• _What you need to do_:
An exact copy of all the data is the required output.

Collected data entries
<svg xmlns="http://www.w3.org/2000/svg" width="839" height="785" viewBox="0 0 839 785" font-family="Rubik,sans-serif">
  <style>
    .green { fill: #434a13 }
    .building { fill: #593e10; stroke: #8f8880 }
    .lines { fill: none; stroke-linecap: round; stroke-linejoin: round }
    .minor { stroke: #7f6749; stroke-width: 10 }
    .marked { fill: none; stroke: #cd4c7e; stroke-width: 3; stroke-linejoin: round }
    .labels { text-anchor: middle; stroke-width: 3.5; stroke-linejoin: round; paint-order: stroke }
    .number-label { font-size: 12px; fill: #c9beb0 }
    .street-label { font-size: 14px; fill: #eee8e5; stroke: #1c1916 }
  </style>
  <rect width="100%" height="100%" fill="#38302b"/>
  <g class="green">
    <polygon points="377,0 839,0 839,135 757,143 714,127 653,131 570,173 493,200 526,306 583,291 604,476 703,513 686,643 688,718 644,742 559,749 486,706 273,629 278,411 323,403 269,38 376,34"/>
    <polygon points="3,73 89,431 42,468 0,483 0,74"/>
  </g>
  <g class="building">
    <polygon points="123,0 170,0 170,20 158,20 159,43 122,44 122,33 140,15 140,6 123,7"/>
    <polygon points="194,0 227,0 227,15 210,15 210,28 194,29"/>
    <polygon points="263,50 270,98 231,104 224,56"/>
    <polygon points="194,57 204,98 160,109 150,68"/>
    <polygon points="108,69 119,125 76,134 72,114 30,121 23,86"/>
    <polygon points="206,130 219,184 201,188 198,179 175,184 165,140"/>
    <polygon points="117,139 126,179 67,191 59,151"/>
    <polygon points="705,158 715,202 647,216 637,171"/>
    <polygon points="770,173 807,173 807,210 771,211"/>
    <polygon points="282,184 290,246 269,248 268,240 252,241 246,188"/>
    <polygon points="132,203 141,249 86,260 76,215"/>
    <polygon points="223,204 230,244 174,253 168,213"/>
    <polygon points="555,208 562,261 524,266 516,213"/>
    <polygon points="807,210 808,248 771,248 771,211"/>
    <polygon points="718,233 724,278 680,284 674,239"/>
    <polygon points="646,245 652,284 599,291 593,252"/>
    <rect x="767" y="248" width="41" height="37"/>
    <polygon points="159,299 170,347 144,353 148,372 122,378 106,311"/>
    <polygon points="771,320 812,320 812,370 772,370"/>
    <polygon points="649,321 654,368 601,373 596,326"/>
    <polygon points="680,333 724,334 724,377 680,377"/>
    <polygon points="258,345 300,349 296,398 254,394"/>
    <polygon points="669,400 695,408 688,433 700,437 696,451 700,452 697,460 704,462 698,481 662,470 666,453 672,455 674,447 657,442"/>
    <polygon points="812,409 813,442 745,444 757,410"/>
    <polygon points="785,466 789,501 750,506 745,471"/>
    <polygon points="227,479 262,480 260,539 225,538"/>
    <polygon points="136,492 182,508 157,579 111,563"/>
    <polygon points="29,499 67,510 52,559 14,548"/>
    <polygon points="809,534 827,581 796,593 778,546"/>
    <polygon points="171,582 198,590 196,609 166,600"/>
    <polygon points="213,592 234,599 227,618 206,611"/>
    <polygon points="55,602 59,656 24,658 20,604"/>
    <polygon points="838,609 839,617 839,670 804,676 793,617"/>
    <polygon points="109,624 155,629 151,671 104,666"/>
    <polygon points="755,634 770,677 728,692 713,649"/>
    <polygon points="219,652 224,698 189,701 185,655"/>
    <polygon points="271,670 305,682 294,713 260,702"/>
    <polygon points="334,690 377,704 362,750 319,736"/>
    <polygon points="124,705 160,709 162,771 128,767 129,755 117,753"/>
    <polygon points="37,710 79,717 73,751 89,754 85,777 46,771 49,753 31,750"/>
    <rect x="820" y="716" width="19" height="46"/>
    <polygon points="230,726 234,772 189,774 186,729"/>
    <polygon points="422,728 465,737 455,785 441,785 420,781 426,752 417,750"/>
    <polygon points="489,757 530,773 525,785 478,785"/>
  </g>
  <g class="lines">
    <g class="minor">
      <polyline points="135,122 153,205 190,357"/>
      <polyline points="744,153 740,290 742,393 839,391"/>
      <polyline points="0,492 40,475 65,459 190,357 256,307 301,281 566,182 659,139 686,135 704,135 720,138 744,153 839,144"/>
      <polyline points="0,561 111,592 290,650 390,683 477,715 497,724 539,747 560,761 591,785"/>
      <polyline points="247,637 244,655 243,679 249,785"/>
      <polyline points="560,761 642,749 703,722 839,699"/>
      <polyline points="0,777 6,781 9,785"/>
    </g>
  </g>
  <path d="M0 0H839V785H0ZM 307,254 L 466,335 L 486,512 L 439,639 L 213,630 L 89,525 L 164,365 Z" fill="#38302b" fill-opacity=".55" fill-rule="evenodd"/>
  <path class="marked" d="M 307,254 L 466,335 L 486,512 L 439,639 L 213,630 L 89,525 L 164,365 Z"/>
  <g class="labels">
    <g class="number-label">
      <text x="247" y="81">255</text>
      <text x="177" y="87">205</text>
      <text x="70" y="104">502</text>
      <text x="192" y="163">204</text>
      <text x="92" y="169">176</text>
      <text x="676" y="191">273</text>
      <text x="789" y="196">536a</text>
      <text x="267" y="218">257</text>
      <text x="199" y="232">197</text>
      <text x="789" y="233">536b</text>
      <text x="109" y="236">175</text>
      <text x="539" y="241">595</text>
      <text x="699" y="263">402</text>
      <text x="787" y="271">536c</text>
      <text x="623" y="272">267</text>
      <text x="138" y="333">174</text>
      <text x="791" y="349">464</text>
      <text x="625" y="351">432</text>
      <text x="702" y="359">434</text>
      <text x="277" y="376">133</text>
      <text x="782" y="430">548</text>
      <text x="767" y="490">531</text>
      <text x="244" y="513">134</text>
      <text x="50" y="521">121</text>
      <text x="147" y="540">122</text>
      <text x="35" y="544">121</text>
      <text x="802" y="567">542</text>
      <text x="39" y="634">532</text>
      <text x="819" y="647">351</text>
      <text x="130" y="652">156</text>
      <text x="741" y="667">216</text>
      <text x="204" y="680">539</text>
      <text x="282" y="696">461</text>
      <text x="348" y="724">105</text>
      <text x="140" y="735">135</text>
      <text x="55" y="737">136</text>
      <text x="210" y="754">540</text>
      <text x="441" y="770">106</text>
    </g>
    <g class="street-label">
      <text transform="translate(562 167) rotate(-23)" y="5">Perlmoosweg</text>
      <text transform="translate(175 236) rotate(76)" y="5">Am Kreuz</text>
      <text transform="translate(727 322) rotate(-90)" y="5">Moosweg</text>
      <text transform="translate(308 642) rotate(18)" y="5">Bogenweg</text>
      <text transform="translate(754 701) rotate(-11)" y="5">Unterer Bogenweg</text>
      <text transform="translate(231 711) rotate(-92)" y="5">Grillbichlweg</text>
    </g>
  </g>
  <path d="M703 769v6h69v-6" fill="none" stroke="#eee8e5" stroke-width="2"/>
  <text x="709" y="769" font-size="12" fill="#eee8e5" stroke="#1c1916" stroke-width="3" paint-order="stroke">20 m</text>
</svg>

• _Output of the exercise_:
<svg xmlns="http://www.w3.org/2000/svg" width="839" height="785" viewBox="0 0 839 785" font-family="Rubik,sans-serif">
  <style>
    .green { fill: #434a13 }
    .building { fill: #593e10; stroke: #8f8880 }
    .lines { fill: none; stroke-linecap: round; stroke-linejoin: round }
    .minor { stroke: #7f6749; stroke-width: 10 }
    .marked { fill: none; stroke: #cd4c7e; stroke-width: 3; stroke-linejoin: round }
    .labels { text-anchor: middle; stroke-width: 3.5; stroke-linejoin: round; paint-order: stroke }
    .number-label { font-size: 12px; fill: #c9beb0 }
    .street-label { font-size: 14px; fill: #eee8e5; stroke: #1c1916 }
  </style>
  <rect width="100%" height="100%" fill="#38302b"/>
  <g class="green">
    <polygon points="377,0 839,0 839,135 757,143 714,127 653,131 570,173 493,200 526,306 583,291 604,476 703,513 686,643 688,718 644,742 559,749 486,706 273,629 278,411 323,403 269,38 376,34"/>
    <polygon points="3,73 89,431 42,468 0,483 0,74"/>
  </g>
  <g class="building">
    <polygon points="123,0 170,0 170,20 158,20 159,43 122,44 122,33 140,15 140,6 123,7"/>
    <polygon points="194,0 227,0 227,15 210,15 210,28 194,29"/>
    <polygon points="263,50 270,98 231,104 224,56"/>
    <polygon points="194,57 204,98 160,109 150,68"/>
    <polygon points="108,69 119,125 76,134 72,114 30,121 23,86"/>
    <polygon points="206,130 219,184 201,188 198,179 175,184 165,140"/>
    <polygon points="117,139 126,179 67,191 59,151"/>
    <polygon points="705,158 715,202 647,216 637,171"/>
    <polygon points="770,173 807,173 807,210 771,211"/>
    <polygon points="282,184 290,246 269,248 268,240 252,241 246,188"/>
    <polygon points="132,203 141,249 86,260 76,215"/>
    <polygon points="223,204 230,244 174,253 168,213"/>
    <polygon points="555,208 562,261 524,266 516,213"/>
    <polygon points="807,210 808,248 771,248 771,211"/>
    <polygon points="718,233 724,278 680,284 674,239"/>
    <polygon points="646,245 652,284 599,291 593,252"/>
    <rect x="767" y="248" width="41" height="37"/>
    <polygon points="159,299 170,347 144,353 148,372 122,378 106,311"/>
    <polygon points="771,320 812,320 812,370 772,370"/>
    <polygon points="649,321 654,368 601,373 596,326"/>
    <polygon points="680,333 724,334 724,377 680,377"/>
    <polygon points="258,345 300,349 296,398 254,394"/>
    <polygon points="669,400 695,408 688,433 700,437 696,451 700,452 697,460 704,462 698,481 662,470 666,453 672,455 674,447 657,442"/>
    <polygon points="812,409 813,442 745,444 757,410"/>
    <polygon points="785,466 789,501 750,506 745,471"/>
    <polygon points="227,479 262,480 260,539 225,538"/>
    <polygon points="136,492 182,508 157,579 111,563"/>
    <polygon points="29,499 67,510 52,559 14,548"/>
    <polygon points="809,534 827,581 796,593 778,546"/>
    <polygon points="171,582 198,590 196,609 166,600"/>
    <polygon points="213,592 234,599 227,618 206,611"/>
    <polygon points="55,602 59,656 24,658 20,604"/>
    <polygon points="838,609 839,617 839,670 804,676 793,617"/>
    <polygon points="109,624 155,629 151,671 104,666"/>
    <polygon points="755,634 770,677 728,692 713,649"/>
    <polygon points="219,652 224,698 189,701 185,655"/>
    <polygon points="271,670 305,682 294,713 260,702"/>
    <polygon points="334,690 377,704 362,750 319,736"/>
    <polygon points="124,705 160,709 162,771 128,767 129,755 117,753"/>
    <polygon points="37,710 79,717 73,751 89,754 85,777 46,771 49,753 31,750"/>
    <rect x="820" y="716" width="19" height="46"/>
    <polygon points="230,726 234,772 189,774 186,729"/>
    <polygon points="422,728 465,737 455,785 441,785 420,781 426,752 417,750"/>
    <polygon points="489,757 530,773 525,785 478,785"/>
  </g>
  <g class="lines">
    <g class="minor">
      <polyline points="135,122 153,205 190,357"/>
      <polyline points="744,153 740,290 742,393 839,391"/>
      <polyline points="0,492 40,475 65,459 190,357 256,307 301,281 566,182 659,139 686,135 704,135 720,138 744,153 839,144"/>
      <polyline points="0,561 111,592 290,650 390,683 477,715 497,724 539,747 560,761 591,785"/>
      <polyline points="247,637 244,655 243,679 249,785"/>
      <polyline points="560,761 642,749 703,722 839,699"/>
      <polyline points="0,777 6,781 9,785"/>
    </g>
  </g>
  <path d="M0 0H839V785H0ZM 307,254 L 466,335 L 486,512 L 439,639 L 213,630 L 89,525 L 164,365 Z" fill="#38302b" fill-opacity=".55" fill-rule="evenodd"/>
  <path class="marked" d="M 307,254 L 466,335 L 486,512 L 439,639 L 213,630 L 89,525 L 164,365 Z"/>
  <g class="labels">
    <g class="number-label">
      <text x="247" y="81">255</text>
      <text x="177" y="87">205</text>
      <text x="70" y="104">502</text>
      <text x="192" y="163">204</text>
      <text x="92" y="169">176</text>
      <text x="676" y="191">273</text>
      <text x="789" y="196">536a</text>
      <text x="267" y="218">257</text>
      <text x="199" y="232">197</text>
      <text x="789" y="233">536b</text>
      <text x="109" y="236">175</text>
      <text x="539" y="241">595</text>
      <text x="699" y="263">402</text>
      <text x="787" y="271">536c</text>
      <text x="623" y="272">267</text>
      <text x="138" y="333">174</text>
      <text x="791" y="349">464</text>
      <text x="625" y="351">432</text>
      <text x="702" y="359">434</text>
      <text x="277" y="376">133</text>
      <text x="782" y="430">548</text>
      <text x="767" y="490">531</text>
      <text x="244" y="513">134</text>
      <text x="50" y="521">121</text>
      <text x="147" y="540">122</text>
      <text x="35" y="544">121</text>
      <text x="802" y="567">542</text>
      <text x="39" y="634">532</text>
      <text x="819" y="647">351</text>
      <text x="130" y="652">156</text>
      <text x="741" y="667">216</text>
      <text x="204" y="680">539</text>
      <text x="282" y="696">461</text>
      <text x="348" y="724">105</text>
      <text x="140" y="735">135</text>
      <text x="55" y="737">136</text>
      <text x="210" y="754">540</text>
      <text x="441" y="770">106</text>
    </g>
    <g class="street-label">
      <text transform="translate(562 167) rotate(-23)" y="5">Perlmoosweg</text>
      <text transform="translate(175 236) rotate(76)" y="5">Am Kreuz</text>
      <text transform="translate(727 322) rotate(-90)" y="5">Moosweg</text>
      <text transform="translate(308 642) rotate(18)" y="5">Bogenweg</text>
      <text transform="translate(754 701) rotate(-11)" y="5">Unterer Bogenweg</text>
      <text transform="translate(231 711) rotate(-92)" y="5">Grillbichlweg</text>
    </g>
  </g>
  <path d="M703 769v6h69v-6" fill="none" stroke="#eee8e5" stroke-width="2"/>
  <text x="709" y="769" font-size="12" fill="#eee8e5" stroke="#1c1916" stroke-width="3" paint-order="stroke">20 m</text>
</svg>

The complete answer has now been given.